La decisión corrige un desfase entre la práctica vigente y los datos clínicos disponibles. Alrededor del 10% de los cánceres de mama en España se diagnostican en mujeres menores de 50 años, mientras que la información de Galicia apunta además a una detección del 8,7% en mujeres de 70 a 74 años, por encima del grupo de 65 a 69.
Navarra detectó un 4,20% de casos en mujeres de 45 a 49 años
La modificación se apoya en las recomendaciones de la Red de Agencias de Evaluación de Tecnologías Sanitarias y del Consejo de la Unión Europea, además de la evidencia clínica revisada por las autoridades sanitarias.
Entre los datos que han respaldado la decisión figuran los de Navarra, Castilla y León, La Rioja y Castilla La Mancha, comunidades que ya incluyen a mujeres de 45 a 49 años en sus programas. En Navarra, la tasa media de detección entre 2022 y 2024 fue del 4,20%, en niveles comparables al grupo de 50 a 54 años.
También han pesado los resultados del grupo de más edad. Galicia aportó una tasa de detección del 8,7% en 2023 entre mujeres de 70 a 74 años, un registro superior al observado entre 65 y 69 años.
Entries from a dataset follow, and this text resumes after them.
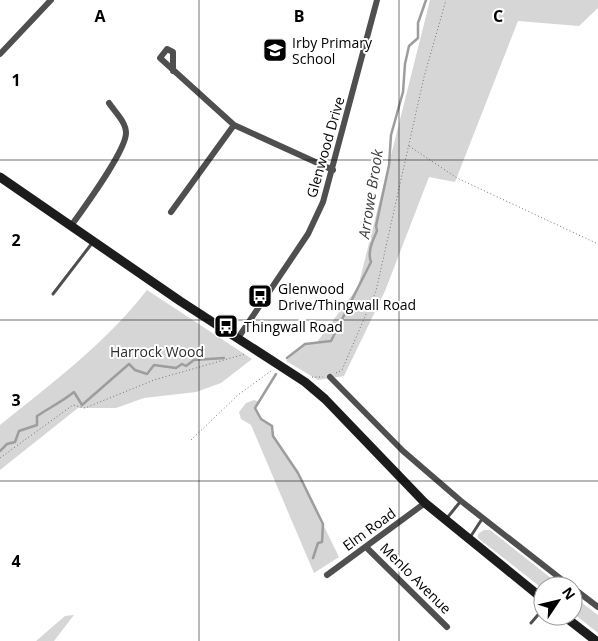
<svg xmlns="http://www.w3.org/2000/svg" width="598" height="641" viewBox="0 0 598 641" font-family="'Open Sans',sans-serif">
	<rect width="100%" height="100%" fill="#fff"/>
	<path fill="#d6d6d6" d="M430,0H598V8L579,26L518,21L455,182L429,177L385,291L344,376L318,380L286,361L305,344L317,342L358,287Z
		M147,290L252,359L221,383L196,392L144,398L116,408H78L0,470V425C52,383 106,343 147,290Z
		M254,400L260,402L256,408L261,419L272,426L273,436L298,473L339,557L314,573L251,425L241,419L239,412L246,403Z
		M484,530H490L561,586H543V589L478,538V534Z
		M573,596L598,615V633L573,613Z
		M74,615L54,641H36L65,616Z"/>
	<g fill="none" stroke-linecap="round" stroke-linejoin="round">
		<path stroke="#9d9d9d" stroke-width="2.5" d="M287,358L305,344L331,341L371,262C367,252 373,240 377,231L376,226L389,165L391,135L403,92L405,64L409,46L418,38V23L426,0
			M276,374L255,408L261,419L272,426L273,436L298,473L323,524L322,542L318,543L313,558
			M0,451L7,444L15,442L19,431L37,425V416C49,408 63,401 74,392L82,405L129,364L135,370L147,374L154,365L176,368L182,364L186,366L194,360L224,358"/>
		<path stroke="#717171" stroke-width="1" stroke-dasharray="1 2.5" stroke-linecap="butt" d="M409,146L457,178L598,244
			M336,373L342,370L376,291L424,77L446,0
			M312,377H323
			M191,440L238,395L271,371
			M0,458L73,405L85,408L154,380L245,354"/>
		<path stroke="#4f4f4f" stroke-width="3" d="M53,294L93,242
			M447,518L460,502
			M469,539L482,519
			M531,623L543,609"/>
		<path stroke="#4f4f4f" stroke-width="6" d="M0,54L51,0
			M173,71V52L167,49L160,58L234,125L333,170
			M171,212L234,125
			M71,226C83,209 126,151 126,133C126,122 115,112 109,103
			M238,338L308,234L323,202L377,0
			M330,377L403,451L461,501L570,586
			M366,547L447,627
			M327,575L425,503
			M573,588L598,607"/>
		<path stroke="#1c1c1c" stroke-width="9" d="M0,177L180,301L305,382L325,399L425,503L543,599
			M564,616L596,641"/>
	</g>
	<path fill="none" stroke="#000" stroke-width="1" stroke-opacity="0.55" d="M199,0V641M399,0V641M0,160H598M0,320H598M0,481H598"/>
	<defs>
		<g id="school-square" transform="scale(1.25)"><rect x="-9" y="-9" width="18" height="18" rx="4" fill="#000" stroke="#fff"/><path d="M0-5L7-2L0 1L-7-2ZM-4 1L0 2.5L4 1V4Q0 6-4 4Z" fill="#fff"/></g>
		<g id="bus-square" transform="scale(1.25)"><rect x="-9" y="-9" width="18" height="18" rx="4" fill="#000" stroke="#fff"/><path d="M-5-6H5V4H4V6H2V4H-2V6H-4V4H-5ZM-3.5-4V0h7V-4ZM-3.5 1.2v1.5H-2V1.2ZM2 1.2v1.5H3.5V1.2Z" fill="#fff"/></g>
	</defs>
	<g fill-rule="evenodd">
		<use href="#school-square" x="275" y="50"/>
		<use href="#bus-square" x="260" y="296"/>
		<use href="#bus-square" x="226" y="326"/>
	</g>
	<g text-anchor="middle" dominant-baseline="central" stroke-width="4" stroke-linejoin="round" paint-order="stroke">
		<g font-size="14" fill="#000" stroke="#fff" text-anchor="start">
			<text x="292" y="42">Irby Primary<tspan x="292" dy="16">School</tspan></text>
			<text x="278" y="288">Glenwood<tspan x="278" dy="16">Drive/Thingwall Road</tspan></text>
			<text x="244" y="326">Thingwall Road</text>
		</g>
		<g font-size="14" fill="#000" stroke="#fff">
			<text transform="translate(325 147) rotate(-74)">Glenwood Drive</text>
			<text transform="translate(369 529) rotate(-36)">Elm Road</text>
			<text transform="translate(416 578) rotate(45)">Menlo Avenue</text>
		</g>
		<g font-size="14" fill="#2d2d2d" stroke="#fff">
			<text x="157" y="351">Harrock Wood</text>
		</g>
		<g font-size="15" font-style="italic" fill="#3e3e3e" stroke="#fff">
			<text transform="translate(370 194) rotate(-81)">Arrowe Brook</text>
		</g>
	</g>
	<g font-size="16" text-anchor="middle" font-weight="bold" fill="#000" stroke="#fff" stroke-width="4" stroke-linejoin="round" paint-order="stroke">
		<text x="100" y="22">A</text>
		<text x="299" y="22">B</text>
		<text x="498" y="22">C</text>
		<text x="16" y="86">1</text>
		<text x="16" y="246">2</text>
		<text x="16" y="406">3</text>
		<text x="16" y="567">4</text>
	</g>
	<g transform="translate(558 601) rotate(55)"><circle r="24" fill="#ffffff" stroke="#999999"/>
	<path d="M0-4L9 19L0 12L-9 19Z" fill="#000000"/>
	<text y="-8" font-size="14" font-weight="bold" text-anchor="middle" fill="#000000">N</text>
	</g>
</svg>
Sanidad prevé hasta seis años para rozar el 100% de cobertura
La implantación no será inmediata en todo el sistema. El acuerdo fija un plazo máximo de tres años para iniciar la modificación del programa y deja hasta seis años para alcanzar una cobertura de invitación próxima al 100% en los nuevos grupos de edad.
Durante esa transición, las comunidades podrán aplicar primero un intervalo trienal antes de consolidar la periodicidad bienal. La medida busca facilitar la adaptación organizativa y la gestión de recursos sanitarios.
El Ministerio de Sanidad sostiene que la ampliación incorpora nuevas evidencias científicas y tecnologías diagnósticas orientadas a mejorar la equidad, la eficacia clínica y la detección temprana del cáncer de mama.
El impacto presupuestario estimado para el Sistema Nacional de Salud asciende a 534 millones de euros durante el periodo 2025-2029, aunque Sanidad prevé que el coste real sea inferior porque varias comunidades autónomas ya han iniciado la ampliación de forma progresiva.